AIM OF THE TASK
Every line holding the string "corners" is to be copied from the entries below.

(Hardware design source files)
______________________________

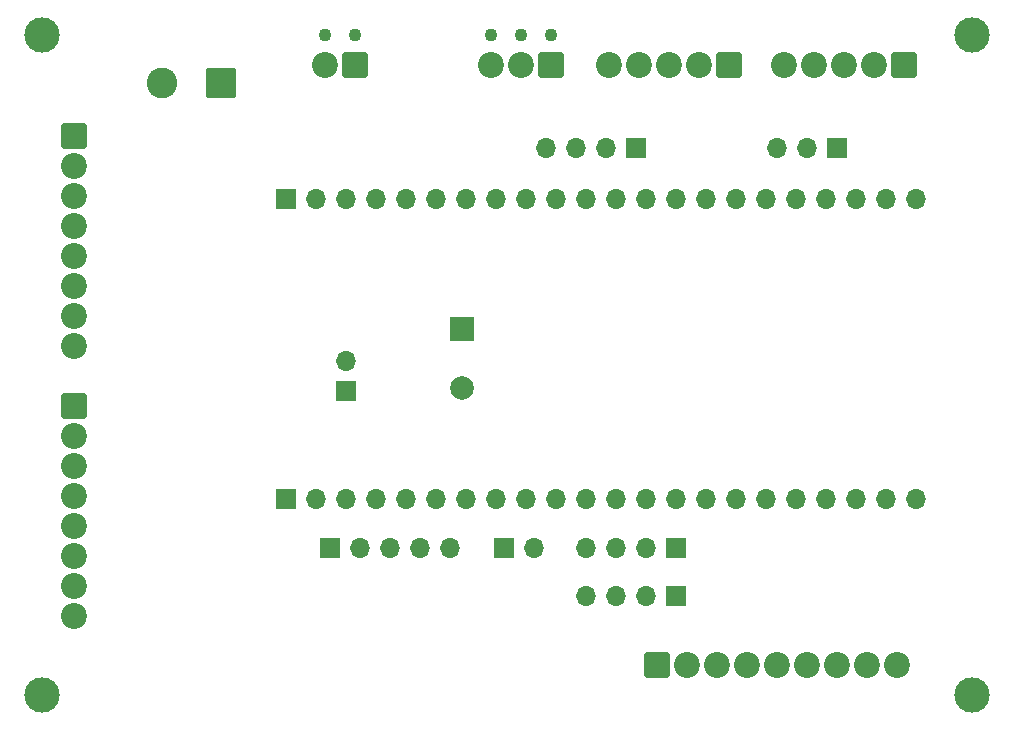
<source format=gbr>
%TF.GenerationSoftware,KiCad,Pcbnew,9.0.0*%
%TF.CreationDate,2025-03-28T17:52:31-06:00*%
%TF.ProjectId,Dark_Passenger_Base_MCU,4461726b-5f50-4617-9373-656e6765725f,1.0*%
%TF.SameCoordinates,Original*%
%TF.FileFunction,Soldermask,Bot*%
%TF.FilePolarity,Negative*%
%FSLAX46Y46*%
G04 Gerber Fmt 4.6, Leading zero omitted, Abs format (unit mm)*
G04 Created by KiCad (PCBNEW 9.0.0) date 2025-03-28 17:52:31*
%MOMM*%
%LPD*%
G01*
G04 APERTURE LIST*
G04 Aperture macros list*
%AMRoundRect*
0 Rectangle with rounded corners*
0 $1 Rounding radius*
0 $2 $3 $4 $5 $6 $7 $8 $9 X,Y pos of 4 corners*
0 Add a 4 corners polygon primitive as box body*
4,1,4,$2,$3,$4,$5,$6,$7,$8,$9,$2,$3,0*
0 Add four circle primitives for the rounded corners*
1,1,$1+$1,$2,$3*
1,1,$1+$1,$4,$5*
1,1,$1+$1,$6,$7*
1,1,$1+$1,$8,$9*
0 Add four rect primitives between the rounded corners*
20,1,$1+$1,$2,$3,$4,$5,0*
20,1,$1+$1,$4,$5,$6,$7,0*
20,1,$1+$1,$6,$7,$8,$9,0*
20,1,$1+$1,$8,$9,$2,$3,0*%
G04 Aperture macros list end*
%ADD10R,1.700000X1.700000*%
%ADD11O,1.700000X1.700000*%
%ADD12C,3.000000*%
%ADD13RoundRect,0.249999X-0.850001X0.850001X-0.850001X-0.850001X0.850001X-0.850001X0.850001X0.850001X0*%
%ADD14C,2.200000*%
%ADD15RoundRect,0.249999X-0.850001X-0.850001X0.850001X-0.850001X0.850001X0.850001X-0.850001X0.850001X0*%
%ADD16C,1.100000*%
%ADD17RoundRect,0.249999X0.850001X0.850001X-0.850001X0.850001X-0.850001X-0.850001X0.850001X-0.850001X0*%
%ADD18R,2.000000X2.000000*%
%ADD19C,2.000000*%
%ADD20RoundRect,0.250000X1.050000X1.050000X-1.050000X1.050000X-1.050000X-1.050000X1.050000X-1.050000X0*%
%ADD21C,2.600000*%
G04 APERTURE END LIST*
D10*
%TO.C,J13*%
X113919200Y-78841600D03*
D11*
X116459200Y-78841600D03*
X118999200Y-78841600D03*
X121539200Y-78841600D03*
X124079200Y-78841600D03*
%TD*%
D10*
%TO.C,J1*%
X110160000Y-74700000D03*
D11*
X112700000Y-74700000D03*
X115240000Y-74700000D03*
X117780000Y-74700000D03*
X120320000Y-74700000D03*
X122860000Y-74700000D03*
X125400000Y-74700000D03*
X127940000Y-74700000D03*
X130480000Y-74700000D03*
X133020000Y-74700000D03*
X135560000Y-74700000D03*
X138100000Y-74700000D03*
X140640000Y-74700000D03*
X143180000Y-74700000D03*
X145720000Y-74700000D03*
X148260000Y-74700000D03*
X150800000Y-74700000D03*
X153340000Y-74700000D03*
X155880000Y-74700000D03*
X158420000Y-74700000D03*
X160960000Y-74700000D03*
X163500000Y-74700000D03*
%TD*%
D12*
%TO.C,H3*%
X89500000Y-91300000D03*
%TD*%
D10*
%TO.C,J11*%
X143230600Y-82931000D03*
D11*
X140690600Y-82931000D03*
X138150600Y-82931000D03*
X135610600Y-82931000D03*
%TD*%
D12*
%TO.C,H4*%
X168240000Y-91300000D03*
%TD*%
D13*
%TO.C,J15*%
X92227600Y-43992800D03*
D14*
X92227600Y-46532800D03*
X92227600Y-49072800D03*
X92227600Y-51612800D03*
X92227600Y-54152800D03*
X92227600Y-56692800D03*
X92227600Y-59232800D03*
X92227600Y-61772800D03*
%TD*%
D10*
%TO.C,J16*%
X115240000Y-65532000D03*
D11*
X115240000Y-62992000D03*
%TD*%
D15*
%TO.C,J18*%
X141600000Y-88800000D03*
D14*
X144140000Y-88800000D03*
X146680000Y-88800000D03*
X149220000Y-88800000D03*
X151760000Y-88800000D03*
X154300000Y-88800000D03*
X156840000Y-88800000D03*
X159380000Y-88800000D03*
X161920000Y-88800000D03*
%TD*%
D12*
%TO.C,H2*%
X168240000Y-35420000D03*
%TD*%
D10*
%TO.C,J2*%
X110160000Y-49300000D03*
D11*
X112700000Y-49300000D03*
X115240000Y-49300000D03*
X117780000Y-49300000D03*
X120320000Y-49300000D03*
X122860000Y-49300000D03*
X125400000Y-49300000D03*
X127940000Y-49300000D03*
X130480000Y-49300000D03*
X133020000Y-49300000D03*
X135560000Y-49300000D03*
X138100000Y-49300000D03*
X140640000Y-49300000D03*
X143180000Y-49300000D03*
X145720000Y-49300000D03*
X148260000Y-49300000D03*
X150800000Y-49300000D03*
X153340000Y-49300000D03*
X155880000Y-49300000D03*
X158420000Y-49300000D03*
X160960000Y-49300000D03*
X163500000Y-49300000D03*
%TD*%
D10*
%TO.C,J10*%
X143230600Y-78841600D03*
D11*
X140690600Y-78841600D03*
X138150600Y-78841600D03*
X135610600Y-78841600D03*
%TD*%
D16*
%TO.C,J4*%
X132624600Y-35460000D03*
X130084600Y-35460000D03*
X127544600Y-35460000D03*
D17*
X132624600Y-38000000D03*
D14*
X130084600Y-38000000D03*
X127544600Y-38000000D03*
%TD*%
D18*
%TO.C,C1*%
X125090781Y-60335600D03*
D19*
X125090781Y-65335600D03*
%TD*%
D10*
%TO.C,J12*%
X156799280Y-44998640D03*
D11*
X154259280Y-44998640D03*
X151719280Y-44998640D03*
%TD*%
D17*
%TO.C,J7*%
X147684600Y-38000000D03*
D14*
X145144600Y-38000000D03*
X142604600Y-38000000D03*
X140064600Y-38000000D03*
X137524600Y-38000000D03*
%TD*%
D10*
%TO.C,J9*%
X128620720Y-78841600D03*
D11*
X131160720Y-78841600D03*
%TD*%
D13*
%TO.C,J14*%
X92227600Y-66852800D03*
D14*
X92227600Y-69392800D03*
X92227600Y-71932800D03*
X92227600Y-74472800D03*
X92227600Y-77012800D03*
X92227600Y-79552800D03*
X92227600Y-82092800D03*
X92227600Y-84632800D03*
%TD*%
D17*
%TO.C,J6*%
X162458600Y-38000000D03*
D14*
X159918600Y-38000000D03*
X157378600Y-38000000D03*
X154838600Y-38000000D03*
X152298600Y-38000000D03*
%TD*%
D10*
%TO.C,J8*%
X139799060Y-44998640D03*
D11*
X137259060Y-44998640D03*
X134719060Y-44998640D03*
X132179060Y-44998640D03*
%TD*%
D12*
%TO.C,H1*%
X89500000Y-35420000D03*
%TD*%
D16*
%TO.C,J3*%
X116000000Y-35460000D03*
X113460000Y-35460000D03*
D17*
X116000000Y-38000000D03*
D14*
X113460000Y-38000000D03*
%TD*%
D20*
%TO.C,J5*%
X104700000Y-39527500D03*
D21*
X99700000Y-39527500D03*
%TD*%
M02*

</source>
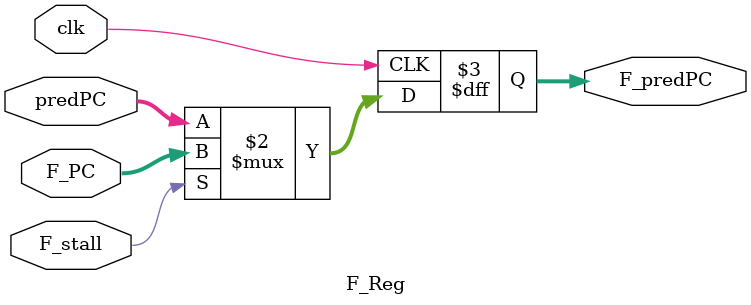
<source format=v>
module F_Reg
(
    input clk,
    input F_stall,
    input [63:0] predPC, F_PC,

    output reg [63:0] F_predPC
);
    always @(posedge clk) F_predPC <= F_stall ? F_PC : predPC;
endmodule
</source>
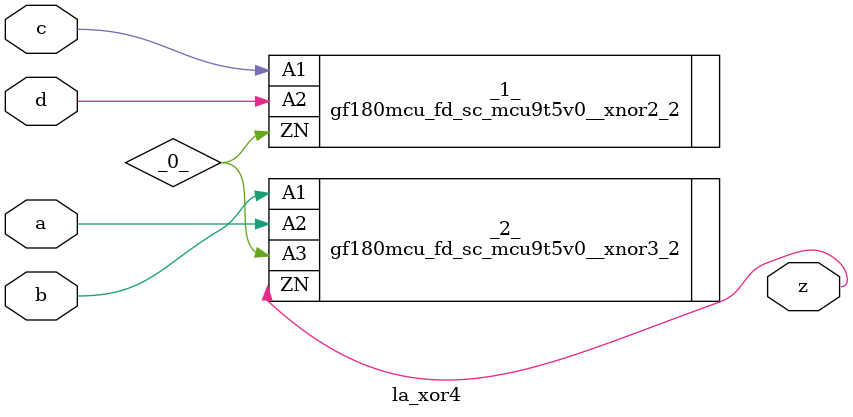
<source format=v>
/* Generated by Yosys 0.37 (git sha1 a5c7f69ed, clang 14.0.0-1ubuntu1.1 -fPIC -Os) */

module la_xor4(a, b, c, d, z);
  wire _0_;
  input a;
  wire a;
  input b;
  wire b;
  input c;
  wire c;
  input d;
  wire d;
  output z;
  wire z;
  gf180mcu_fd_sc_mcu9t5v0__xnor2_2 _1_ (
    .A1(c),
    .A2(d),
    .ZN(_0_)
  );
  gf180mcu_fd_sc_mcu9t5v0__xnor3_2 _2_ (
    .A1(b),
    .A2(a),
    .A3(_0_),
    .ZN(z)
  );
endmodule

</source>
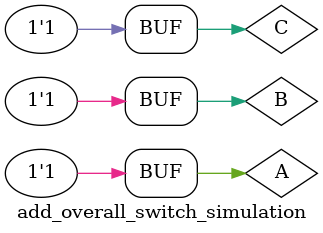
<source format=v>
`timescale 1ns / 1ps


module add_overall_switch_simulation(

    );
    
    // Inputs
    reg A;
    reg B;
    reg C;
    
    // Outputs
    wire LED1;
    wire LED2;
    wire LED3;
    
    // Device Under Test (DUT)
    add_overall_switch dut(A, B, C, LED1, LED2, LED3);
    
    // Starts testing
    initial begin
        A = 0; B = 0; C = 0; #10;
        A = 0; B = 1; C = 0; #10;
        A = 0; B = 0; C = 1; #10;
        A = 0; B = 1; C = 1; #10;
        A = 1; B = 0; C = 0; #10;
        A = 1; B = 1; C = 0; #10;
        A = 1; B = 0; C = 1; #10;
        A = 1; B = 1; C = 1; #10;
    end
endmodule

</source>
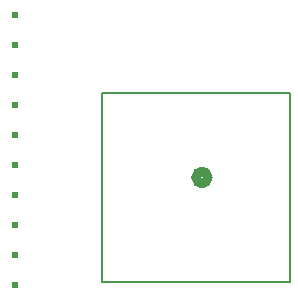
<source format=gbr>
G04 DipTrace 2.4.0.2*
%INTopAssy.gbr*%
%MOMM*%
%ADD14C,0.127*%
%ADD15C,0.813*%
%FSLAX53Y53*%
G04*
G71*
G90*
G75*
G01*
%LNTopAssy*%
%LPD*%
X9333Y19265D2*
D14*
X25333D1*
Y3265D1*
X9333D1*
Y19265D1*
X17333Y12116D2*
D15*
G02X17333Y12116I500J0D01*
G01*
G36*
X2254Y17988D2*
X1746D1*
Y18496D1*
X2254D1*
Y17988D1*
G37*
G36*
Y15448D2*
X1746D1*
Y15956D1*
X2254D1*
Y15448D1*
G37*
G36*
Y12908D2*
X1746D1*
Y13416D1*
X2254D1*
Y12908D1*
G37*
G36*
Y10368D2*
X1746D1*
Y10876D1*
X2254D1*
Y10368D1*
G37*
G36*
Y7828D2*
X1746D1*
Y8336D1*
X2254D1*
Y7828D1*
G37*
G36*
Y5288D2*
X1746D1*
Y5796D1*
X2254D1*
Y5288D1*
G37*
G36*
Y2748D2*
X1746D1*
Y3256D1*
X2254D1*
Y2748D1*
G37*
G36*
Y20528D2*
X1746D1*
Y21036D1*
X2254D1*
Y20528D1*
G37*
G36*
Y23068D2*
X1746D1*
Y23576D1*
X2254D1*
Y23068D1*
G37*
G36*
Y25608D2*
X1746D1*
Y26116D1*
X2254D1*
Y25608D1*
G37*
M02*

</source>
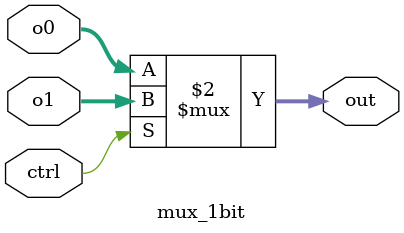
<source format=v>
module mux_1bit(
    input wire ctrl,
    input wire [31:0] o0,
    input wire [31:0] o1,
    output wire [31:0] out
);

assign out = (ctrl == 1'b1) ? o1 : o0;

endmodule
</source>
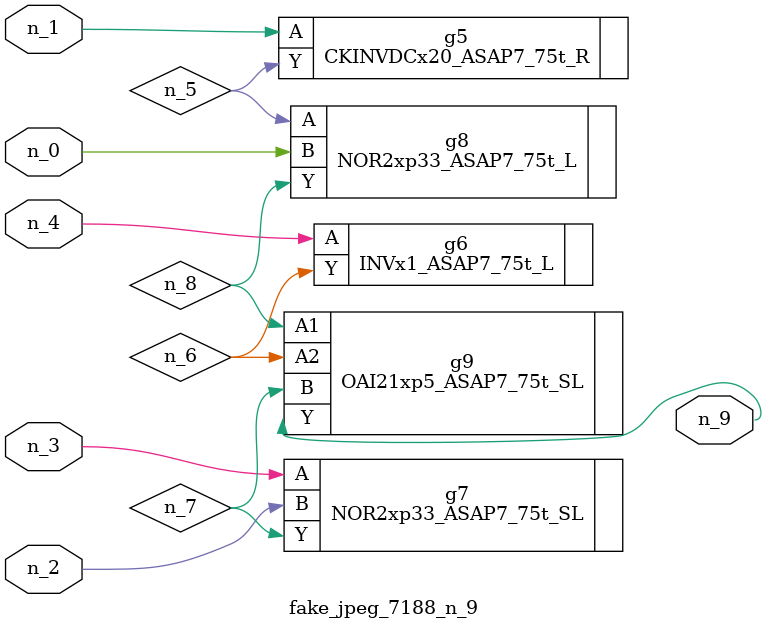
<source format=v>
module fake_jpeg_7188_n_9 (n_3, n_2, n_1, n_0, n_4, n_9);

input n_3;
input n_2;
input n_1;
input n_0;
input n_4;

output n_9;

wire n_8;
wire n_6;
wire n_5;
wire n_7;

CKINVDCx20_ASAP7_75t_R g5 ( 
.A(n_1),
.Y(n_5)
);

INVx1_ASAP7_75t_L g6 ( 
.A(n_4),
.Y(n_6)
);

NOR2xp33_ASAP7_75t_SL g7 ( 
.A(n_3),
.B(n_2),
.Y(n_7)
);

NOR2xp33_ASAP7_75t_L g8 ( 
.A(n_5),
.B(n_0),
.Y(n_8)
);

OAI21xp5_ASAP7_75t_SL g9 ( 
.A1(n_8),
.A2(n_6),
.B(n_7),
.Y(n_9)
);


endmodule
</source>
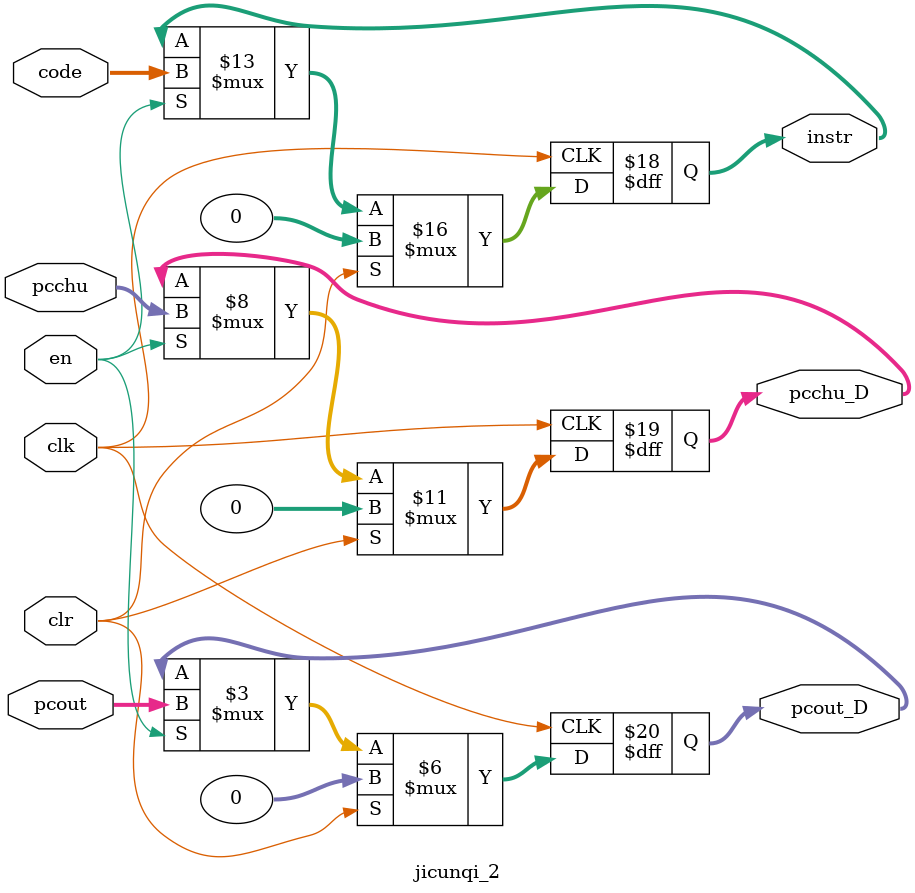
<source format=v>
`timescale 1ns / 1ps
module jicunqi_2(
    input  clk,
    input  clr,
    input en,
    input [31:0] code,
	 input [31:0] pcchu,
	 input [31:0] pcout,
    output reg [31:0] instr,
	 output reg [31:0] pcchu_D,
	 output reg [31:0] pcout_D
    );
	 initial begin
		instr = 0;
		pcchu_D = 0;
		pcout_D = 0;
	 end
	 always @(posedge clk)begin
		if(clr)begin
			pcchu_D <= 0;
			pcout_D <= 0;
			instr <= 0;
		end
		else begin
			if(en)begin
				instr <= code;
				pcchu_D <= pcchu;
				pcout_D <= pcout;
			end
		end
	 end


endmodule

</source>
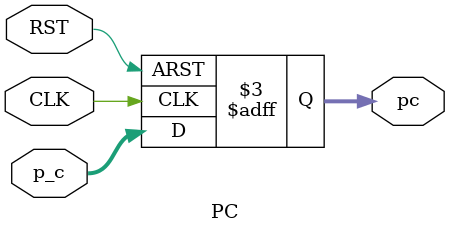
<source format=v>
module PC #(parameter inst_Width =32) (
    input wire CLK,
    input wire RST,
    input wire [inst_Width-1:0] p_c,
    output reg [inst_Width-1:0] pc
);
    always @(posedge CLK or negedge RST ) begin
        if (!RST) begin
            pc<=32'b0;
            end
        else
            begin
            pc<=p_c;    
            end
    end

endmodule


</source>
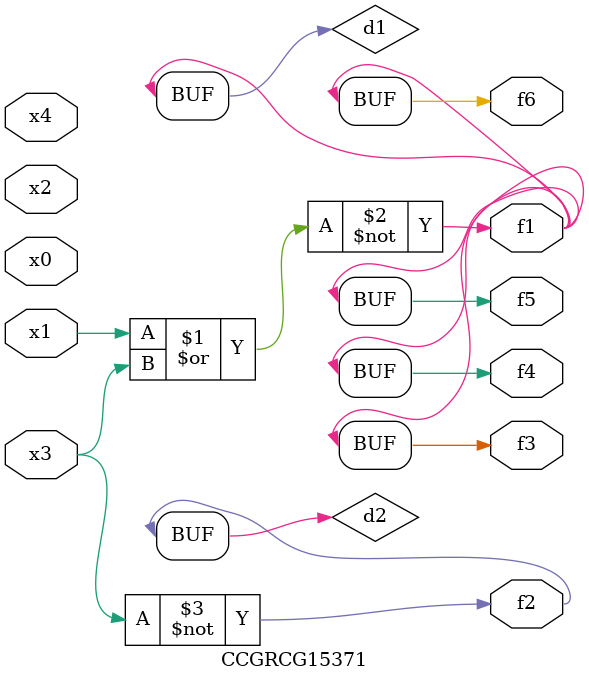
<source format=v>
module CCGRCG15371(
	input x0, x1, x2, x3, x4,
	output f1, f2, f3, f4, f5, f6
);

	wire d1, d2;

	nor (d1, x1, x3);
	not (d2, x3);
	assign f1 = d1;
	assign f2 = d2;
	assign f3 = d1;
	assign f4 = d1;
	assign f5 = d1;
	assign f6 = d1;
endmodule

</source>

______________________________

YOUR SOLUTION
0 Rectangle with rounded corners*
0 $2 $3 $4 $5 $6 $7 $8 $9 X,Y pos of 4 corners*
0 Add a 4 corners polygon primitive as box body*
0 Add four circle primitives for the rounded corners*
0 Add four rect primitives between the rounded corners*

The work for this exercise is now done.